Page-level text extractions

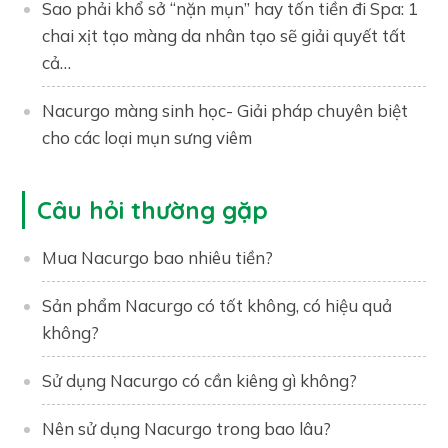
Sao phải khổ sở “nặn mụn” hay tốn tiền đi Spa: 1
chai xịt tạo màng da nhân tạo sẽ giải quyết tất
cả…
Nacurgo màng sinh học- Giải pháp chuyên biệt
cho các loại mụn sưng viêm
Câu hỏi thường gặp
Mua Nacurgo bao nhiêu tiền?
Sản phẩm Nacurgo có tốt không, có hiệu quả
không?
Sử dụng Nacurgo có cần kiêng gì không?
Nên sử dụng Nacurgo trong bao lâu?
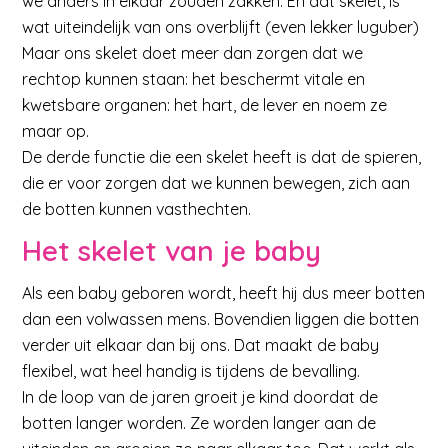
we anders in elkaar zouden zakken. En dat skelet, is
wat uiteindelijk van ons overblijft (even lekker luguber)
Maar ons skelet doet meer dan zorgen dat we
rechtop kunnen staan: het beschermt vitale en
kwetsbare organen: het hart, de lever en noem ze
maar op.
De derde functie die een skelet heeft is dat de spieren,
die er voor zorgen dat we kunnen bewegen, zich aan
de botten kunnen vasthechten.
Het skelet van je baby
Als een baby geboren wordt, heeft hij dus meer botten
dan een volwassen mens. Bovendien liggen die botten
verder uit elkaar dan bij ons. Dat maakt de baby
flexibel, wat heel handig is tijdens de bevalling.
In de loop van de jaren groeit je kind doordat de
botten langer worden. Ze worden langer aan de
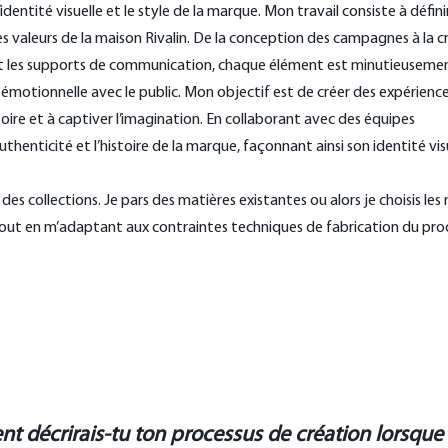
’identité visuelle et le style de la marque. Mon travail consiste à défini
s valeurs de la maison Rivalin. De la conception des campagnes à la c
e et les supports de communication, chaque élément est minutieuseme
émotionnelle avec le public. Mon objectif est de créer des expériences
ire et à captiver l’imagination. En collaborant avec des équipes
’authenticité et l’histoire de la marque, façonnant ainsi son identité vis
des collections. Je pars des matières existantes ou alors je choisis les
 tout en m’adaptant aux contraintes techniques de fabrication du pro
 décrirais-tu ton processus de création lorsque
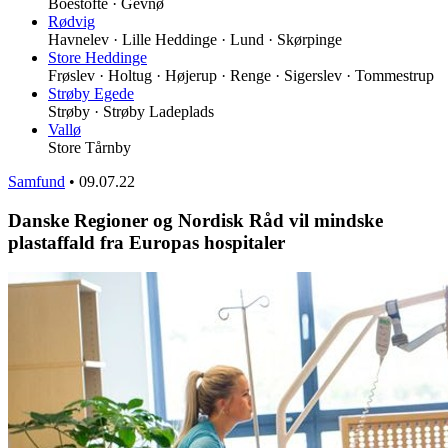
Boestofte · Gevnø
Rødvig
Havnelev · Lille Heddinge · Lund · Skørpinge
Store Heddinge
Frøslev · Holtug · Højerup · Renge · Sigerslev · Tommestrup
Strøby Egede
Strøby · Strøby Ladeplads
Vallø
Store Tårnby
Samfund
•
09.07.22
Danske Regioner og Nordisk Råd vil mindske
plastaffald fra Europas hospitaler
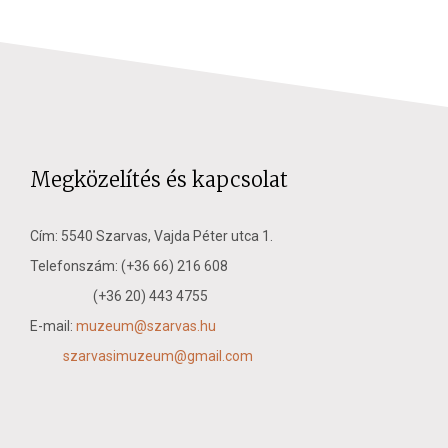
Megközelítés és kapcsolat
Cím: 5540 Szarvas, Vajda Péter utca 1.
Telefonszám: (+36 66) 216 608
(+36 20) 443 4755
E-mail:
muzeum@szarvas.hu
szarvasimuzeum@gmail.com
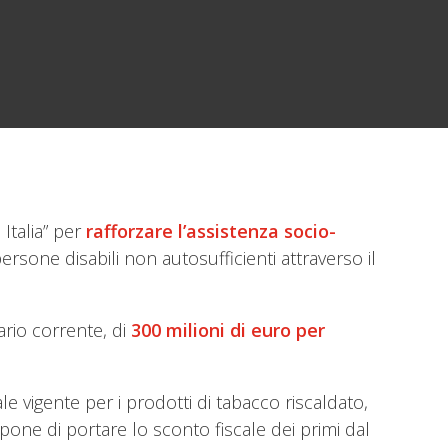
Italia” per
rafforzare l’assistenza socio-
persone disabili non autosufficienti attraverso il
ario corrente, di
300 milioni di euro per
e vigente per i prodotti di tabacco riscaldato,
pone di portare lo sconto fiscale dei primi dal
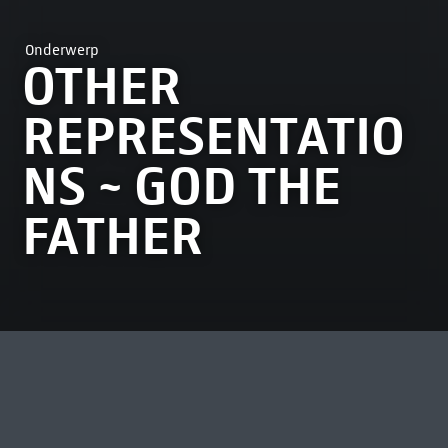
Onderwerp
OTHER
REPRESENTATIO
NS ~ GOD THE
FATHER
MEEST BEKEKEN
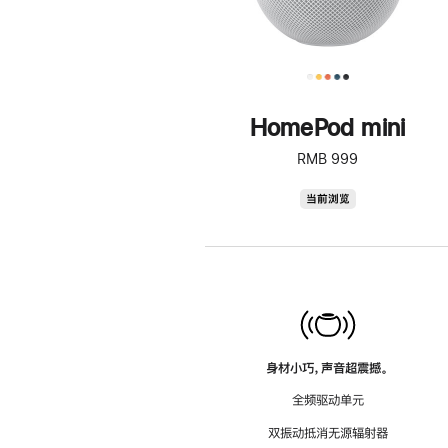
HomePod mini
RMB 999
HomePod
当前浏览
mini
身材小巧，声音超震撼。
全频驱动单元
双振动抵消无源辐射器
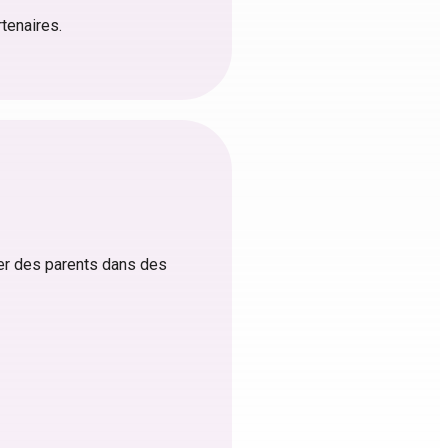
rtenaires.
trer des parents dans des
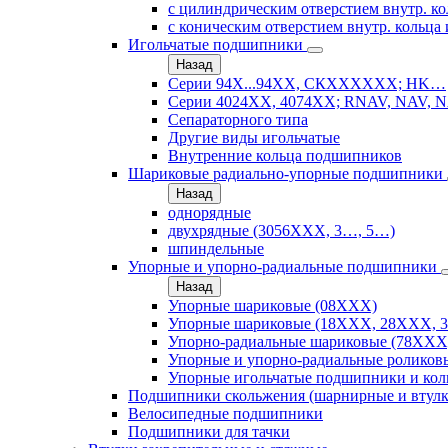
с цилиндрическим отверстием внутр. ко
с коническим отверстием внутр. кольца 
Игольчатые подшипники
Назад
Серии 94Х...94ХХ, СКХХХХХХ; HK…
Серии 4024ХХ, 4074ХХ; RNAV, NAV, N
Сепараторного типа
Другие виды игольчатые
Внутренние кольца подшипников
Шариковые радиально-упорные подшипники
Назад
однорядные
двухрядные (3056ХХХ, 3…, 5…)
шпиндельные
Упорные и упорно-радиальные подшипники
Назад
Упорные шариковые (08XXX)
Упорные шариковые (18XXX, 28XXХ, 
Упорно-радиальные шариковые (78XXX
Упорные и упорно-радиальные роликов
Упорные игольчатые подшипники и кол
Подшипники скольжения (шарнирные и втулк
Велосипедные подшипники
Подшипники для тачки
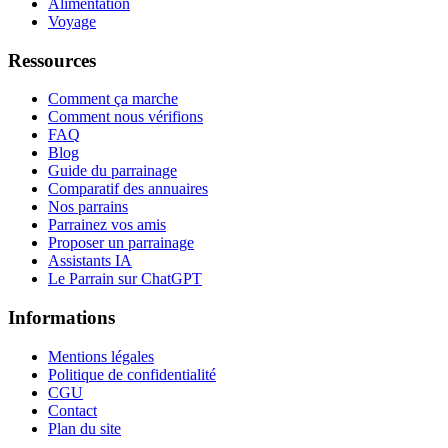
Alimentation
Voyage
Ressources
Comment ça marche
Comment nous vérifions
FAQ
Blog
Guide du parrainage
Comparatif des annuaires
Nos parrains
Parrainez vos amis
Proposer un parrainage
Assistants IA
Le Parrain sur ChatGPT
Informations
Mentions légales
Politique de confidentialité
CGU
Contact
Plan du site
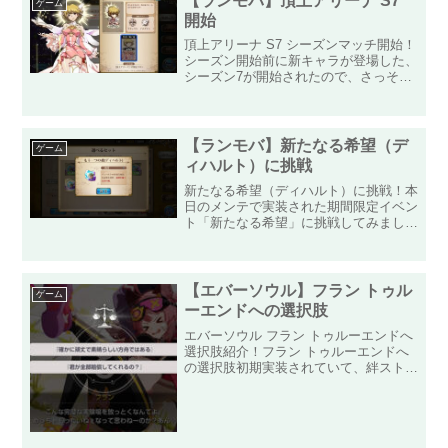
【ランモバ】頂上アリーナ S7
ゲーム
開始
頂上アリーナ S7 シーズンマッチ開始！
シーズン開始前に新キャラが登場した、
シーズン7が開始されたので、さっそく
ランクマッチ5戦をしてきました！その
結果は・・・4勝1敗で「ゴールド3」か
らのスタートになりました！前回のシー
ズン6では「ゴール...
【ランモバ】新たなる希望（デ
ゲーム
ィハルト）に挑戦
新たなる希望（ディハルト）に挑戦！本
日のメンテで実装された期間限定イベン
ト「新たなる希望」に挑戦してみまし
た！今回はディハルトのSP化に必要な
「もうひとつの魂（ディハルト）」をゲ
ットするまでチャレンジします！また、
今までに実装された「ラーナ...
【エバーソウル】フラン トゥル
ゲーム
ーエンドへの選択肢
エバーソウル フラン トゥルーエンドへ
選択肢紹介！フラン トゥルーエンドへ
の選択肢初期実装されていて、絆ストー
リーは実装されていなかった「フラン」
に絆ストーリーがついに実装されたの
で、時間を見つけてトゥルーエンドを見
てきました！トゥルーエン...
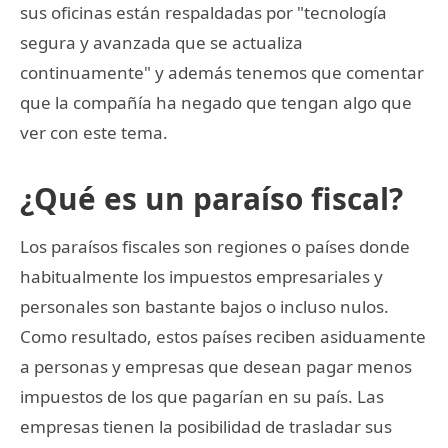
sus oficinas están respaldadas por "tecnología
segura y avanzada que se actualiza
continuamente" y además tenemos que comentar
que la compañía ha negado que tengan algo que
ver con este tema.
¿Qué es un paraíso fiscal?
Los paraísos fiscales son regiones o países donde
habitualmente los impuestos empresariales y
personales son bastante bajos o incluso nulos.
Como resultado, estos países reciben asiduamente
a personas y empresas que desean pagar menos
impuestos de los que pagarían en su país. Las
empresas tienen la posibilidad de trasladar sus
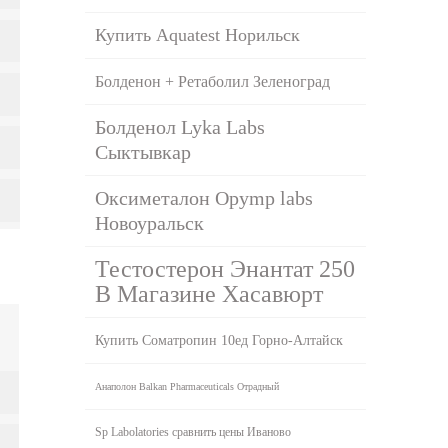
Купить Aquatest Норильск
Болденон + Ретаболил Зеленоград
Болденол Lyka Labs
Сыктывкар
Оксиметалон Opymp labs
Новоуральск
Тестостерон Энантат 250
В Магазине Хасавюрт
Купить Cоматропин 10ед Горно-Алтайск
Анаполон Balkan Pharmaceuticals Отрадный
Sp Labolatories сравнить цены Иваново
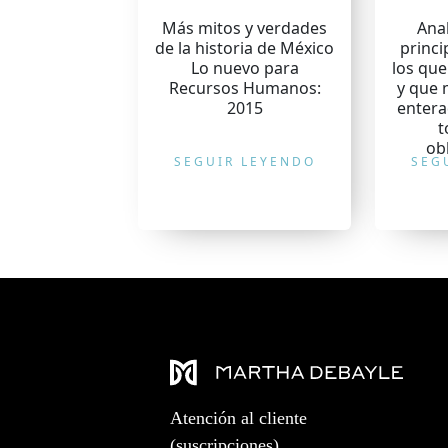
Más mitos y verdades
Ana
de la historia de México
princi
Lo nuevo para
los que
Recursos Humanos:
y que 
2015
entera
t
obl
SEGUIR LEYENDO
SEG
Atención al cliente
(suscripciones)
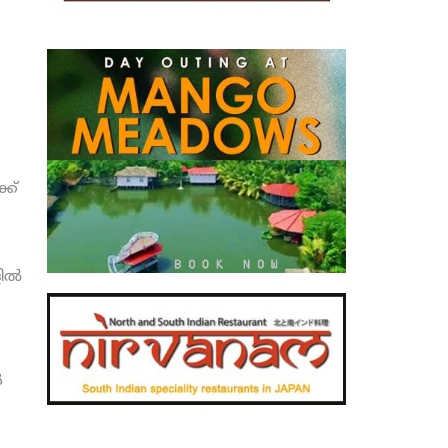
്ക്
ല്‍
‍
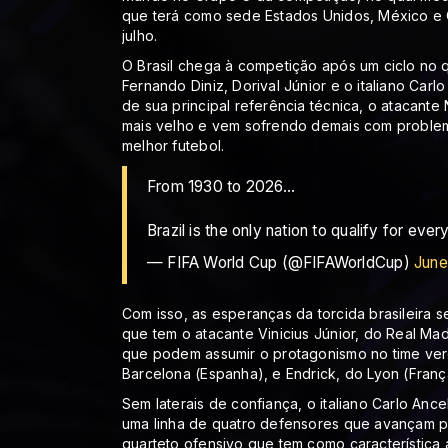
que terá como sede Estados Unidos, México e C
julho.
O Brasil chega à competição após um ciclo no 
Fernando Diniz, Dorival Júnior e o italiano Car
de sua principal referência técnica, o atacant
mais velho e vem sofrendo demais com proble
melhor futebol.
From 1930 to 2026...
Brazil is the only nation to qualify for ever
— FIFA World Cup (@FIFAWorldCup)
June
Com isso, as esperanças da torcida brasileir
que tem o atacante Vinicius Júnior, do Real M
que podem assumir o protagonismo no time ver
Barcelona (Espanha), e Endrick, do Lyon (Franç
Sem laterais de confiança, o italiano Carlo Anc
uma linha de quatro defensores que avançam 
quarteto ofensivo que tem como característica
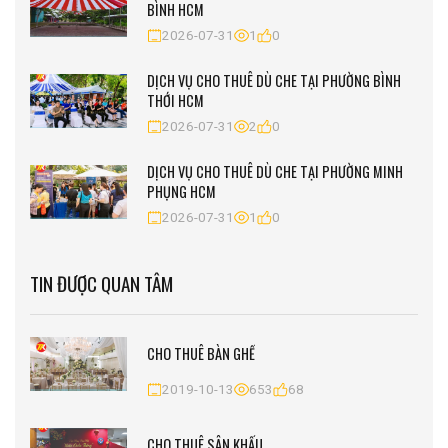
BÌNH HCM
2026-07-31
1
0
DỊCH VỤ CHO THUÊ DÙ CHE TẠI PHƯỜNG BÌNH
THỚI HCM
2026-07-31
2
0
DỊCH VỤ CHO THUÊ DÙ CHE TẠI PHƯỜNG MINH
PHỤNG HCM
2026-07-31
1
0
TIN ĐƯỢC QUAN TÂM
CHO THUÊ BÀN GHẾ
2019-10-13
653
68
CHO THUÊ SÂN KHẤU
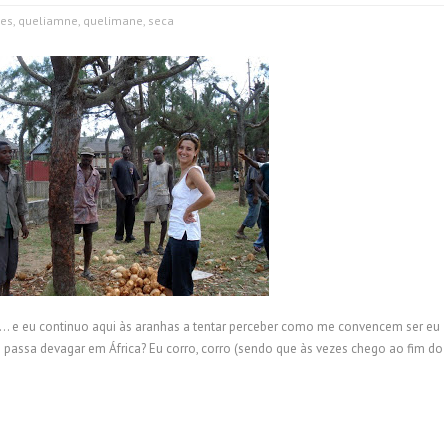
ues
,
queliamne
,
quelimane
,
seca
a… e eu continuo aqui às aranhas a tentar perceber como me convencem ser eu
 passa devagar em África? Eu corro, corro (sendo que às vezes chego ao fim do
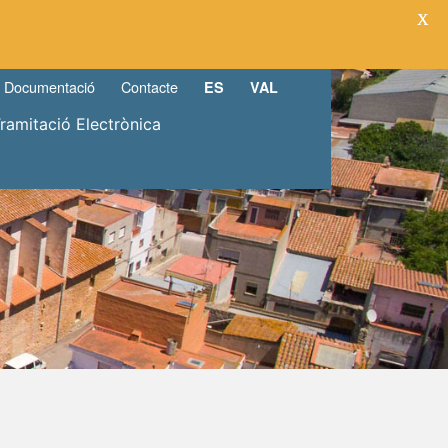
X
Documentació
Contacte
ES
VAL
Tramitació Electrònica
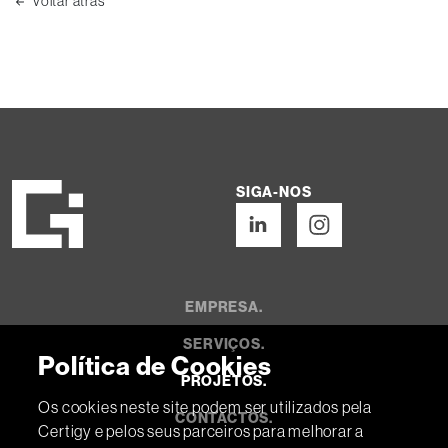
Voltar atrás
SIGA-NOS
EMPRESA.
SERVIÇOS.
Política de Cookies
PROJETOS.
Os cookies neste site podem ser utilizados pela
CONTACTOS.
Certigy e pelos seus parceiros para melhorar a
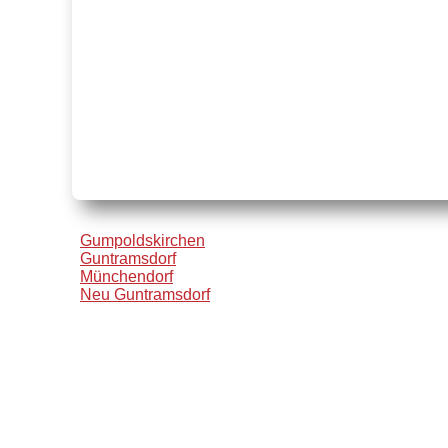
Gumpoldskirchen
Guntramsdorf
Münchendorf
Neu Guntramsdorf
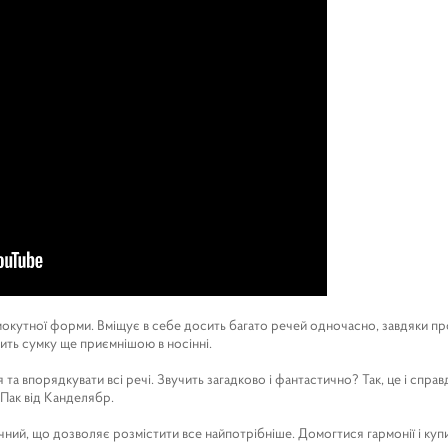
рямокутної форми. Вміщує в себе досить багато речей одночасно, завдяки 
бить сумку ще приємнішою в носінні.
а впорядкувати всі речі. Звучить загадково і фантастично? Так, це і справд
 Пак від Канделябр.
чний, що дозволяє розмістити все найпотрібніше. Домогтися гармонії і купи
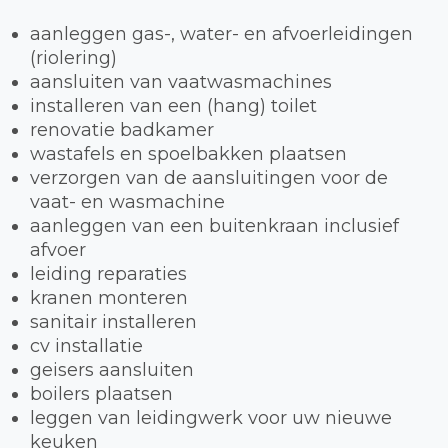
aanleggen gas-, water- en afvoerleidingen
(riolering)
aansluiten van vaatwasmachines
installeren van een (hang) toilet
renovatie badkamer
wastafels en spoelbakken plaatsen
verzorgen van de aansluitingen voor de
vaat- en wasmachine
aanleggen van een buitenkraan inclusief
afvoer
leiding reparaties
kranen monteren
sanitair installeren
cv installatie
geisers aansluiten
boilers plaatsen
leggen van leidingwerk voor uw nieuwe
keuken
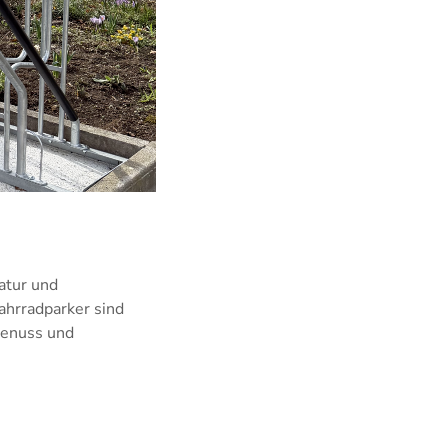
atur und
ahrradparker sind
 Genuss und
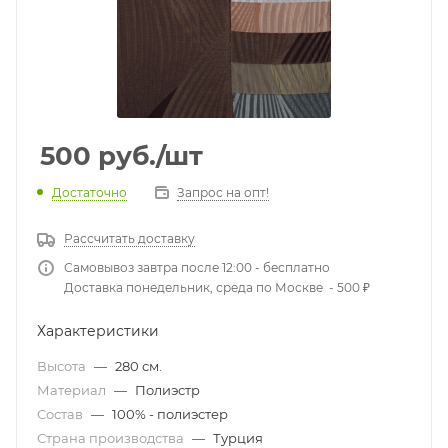
500
руб.
/шт
Достаточно
Запрос на опт!
Рассчитать доставку
Самовывоз завтра после 12:00 - бесплатно
Доставка понедельник, среда по Москве - 500 ₽
Характеристики
Высота
—
280 см.
Материал
—
Полиэстр
Состав
—
100% - полиэстер
Страна производства
—
Турция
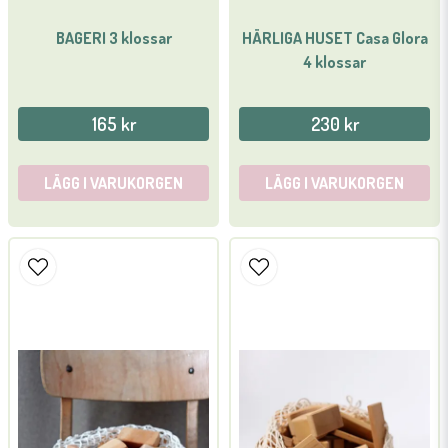
BAGERI 3 klossar
HÄRLIGA HUSET Casa Glora
4 klossar
165 kr
230 kr
LÄGG I VARUKORGEN
LÄGG I VARUKORGEN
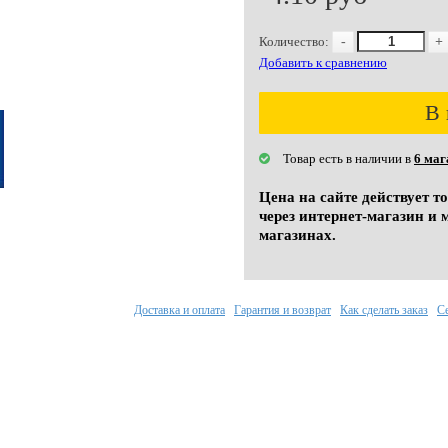
Количество:
-
+
Добавить к сравнению
В 
Товар есть в наличии в
6 маг
Цена на сайте действует т
через интернет-магазин и 
магазинах.
Доставка и оплата
Гарантия и возврат
Как сделать заказ
С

Task statement:
Output exactly the lines above that lie between the line with "émotionnelle avec le" and the line with "Danske Regioner og Nordisk Råd vil mindske", those two lines included, and no pictures.

Output below:
émotionnelle avec le public. Mon objectif est de créer des expériences
ire et à captiver l’imagination. En collaborant avec des équipes
’authenticité et l’histoire de la marque, façonnant ainsi son identité vis
des collections. Je pars des matières existantes ou alors je choisis les
 tout en m’adaptant aux contraintes techniques de fabrication du pro
 décrirais-tu ton processus de création lorsque
Boestofte · Gevnø
Rødvig
Havnelev · Lille Heddinge · Lund · Skørpinge
Store Heddinge
Frøslev · Holtug · Højerup · Renge · Sigerslev · Tommestrup
Strøby Egede
Strøby · Strøby Ladeplads
Vallø
Store Tårnby
Samfund
•
09.07.22
Danske Regioner og Nordisk Råd vil mindske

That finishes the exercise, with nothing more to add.